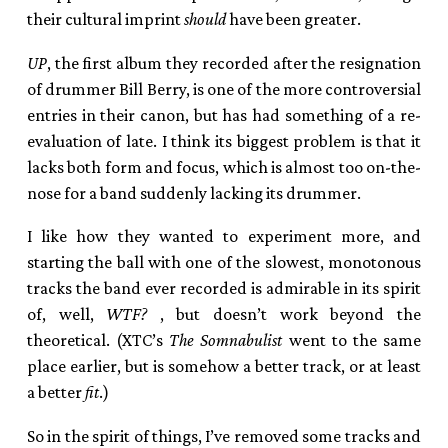
their cultural imprint
should
have been greater.
UP
, the first album they recorded after the resignation
of drummer Bill Berry, is one of the more controversial
entries in their canon, but has had something of a re-
evaluation of late. I think its biggest problem is that it
lacks both form and focus, which is almost too on-the-
nose for a band suddenly lacking its drummer.
I like how they wanted to experiment more, and
starting the ball with one of the slowest, monotonous
tracks the band ever recorded is admirable in its spirit
of, well,
WTF
?
, but doesn’t work beyond the
theoretical. (
XTC
’s
The Somnabulist
went to the same
place earlier, but is somehow a better track, or at least
a better
fit
.)
So in the spirit of things, I’ve removed some tracks and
□ □ □ □ □
What is being asked:
Arrange the text lines of the listing as a JSON list of strings, one string per line, with blank lines left out. Leave the picture out of the answer.

Solution:
[
  "their cultural imprint",
  "should",
  "have been greater.",
  "UP",
  ", the first album they recorded after the resignation",
  "of drummer Bill Berry, is one of the more controversial",
  "entries in their canon, but has had something of a re-",
  "evaluation of late. I think its biggest problem is that it",
  "lacks both form and focus, which is almost too on-the-",
  "nose for a band suddenly lacking its drummer.",
  "I like how they wanted to experiment more, and",
  "starting the ball with one of the slowest, monotonous",
  "tracks the band ever recorded is admirable in its spirit",
  "of, well,",
  "WTF",
  "?",
  ", but doesn’t work beyond the",
  "theoretical. (",
  "XTC",
  "’s",
  "The Somnabulist",
  "went to the same",
  "place earlier, but is somehow a better track, or at least",
  "a better",
  "fit",
  ".)",
  "So in the spirit of things, I’ve removed some tracks and"
]